CraterBench-R: Instance-Level Crater Retrieval for Planetary Scale
This addresses retrieval needs for planetary scientists in tasks like catalog deduplication, but it is incremental as it builds on existing vision transformer methods with efficiency improvements.
The paper tackles the problem of crater analysis as an instance-level image retrieval task for planetary science, introducing CraterBench-R with 25,000 crater identities and showing that instance-token aggregation improves mAP by 17.9 points and a two-stage pipeline recovers 89-94% of full accuracy.
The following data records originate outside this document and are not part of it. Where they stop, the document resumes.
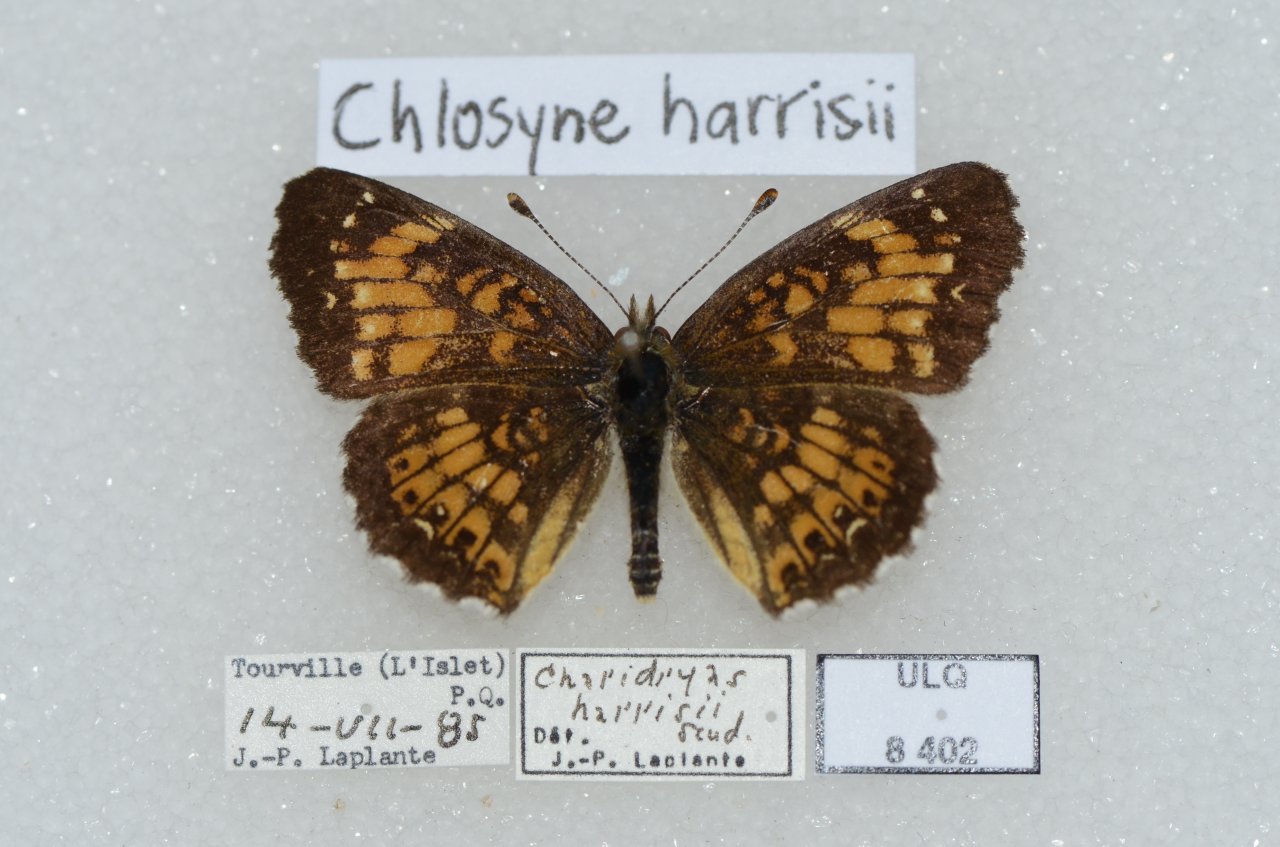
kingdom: Animalia
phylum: Arthropoda
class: Insecta
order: Lepidoptera
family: Nymphalidae
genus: Chlosyne
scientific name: Chlosyne harrisii
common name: Harris's Checkerspot
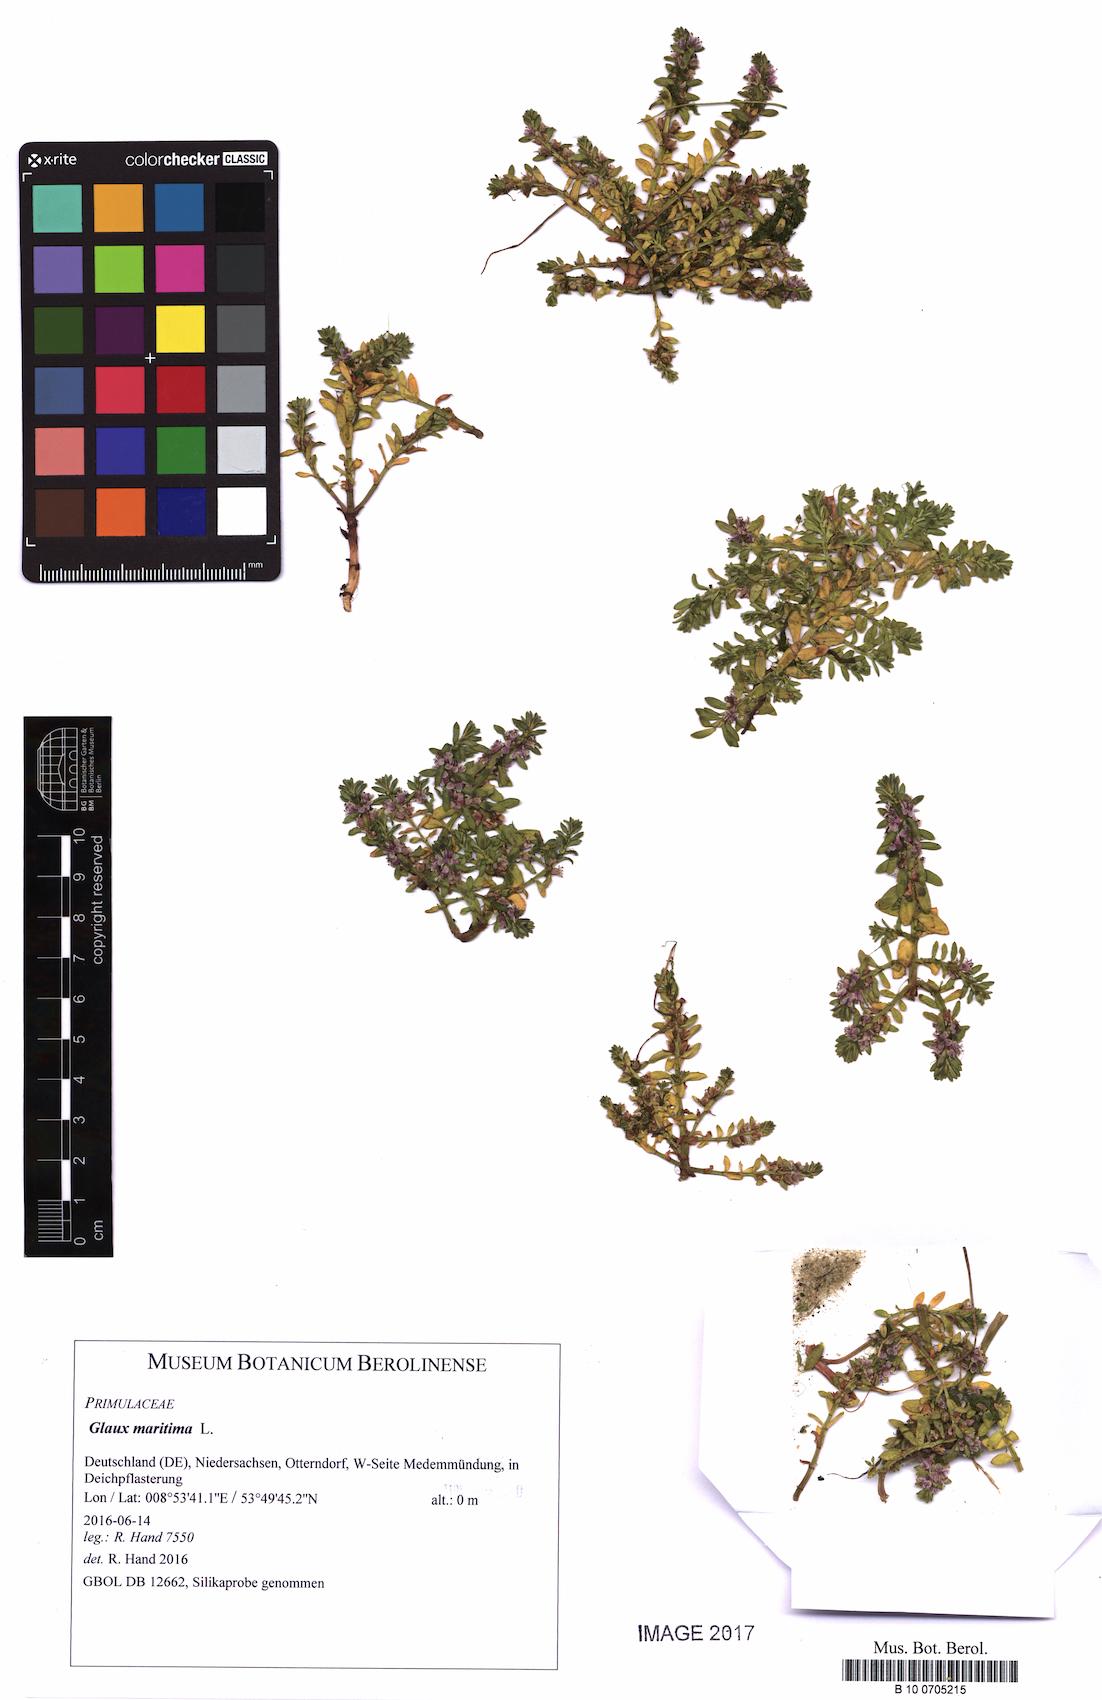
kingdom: Plantae
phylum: Tracheophyta
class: Magnoliopsida
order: Ericales
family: Primulaceae
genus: Lysimachia
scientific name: Lysimachia maritima
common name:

Impact craters are a cornerstone of planetary surface analysis. However, while most deep learning pipelines treat craters solely as a detection problem, critical scientific workflows such as catalog deduplication, cross-observation matching, and morphological analog discovery are inherently retrieval tasks. To address this, we formulate crater analysis as an instance-level image retrieval problem and introduce CraterBench-R, a curated benchmark featuring about 25,000 crater identities with multi-scale gallery views and manually verified queries spanning diverse scales and contexts. Our baseline evaluations across various architectures reveal that self-supervised Vision Transformers (ViTs), particularly those with in-domain pretraining, dominate the task, outperforming generic models with significantly more parameters. Furthermore, we demonstrate that retaining multiple ViT patch tokens for late-interaction matching dramatically improves accuracy over standard single-vector pooling. However, storing all tokens per image is operationally inefficient at a planetary scale. To close this efficiency gap, we propose instance-token aggregation, a scalable, training-free method that selects K seed tokens, assigns the remaining tokens to these seeds via cosine similarity, and aggregates each cluster into a single representative token. This approach yields substantial gains: at K=16, aggregation improves mAP by 17.9 points over raw token selection, and at K=64, it matches the accuracy of using all 196 tokens with significantly less storage. Finally, we demonstrate that a practical two-stage pipeline, with single-vector shortlisting followed by instance-token reranking, recovers 89-94% of the full late-interaction accuracy while searching only a small candidate set. The benchmark is publicly available at hf.co/datasets/jfang/CraterBench-R.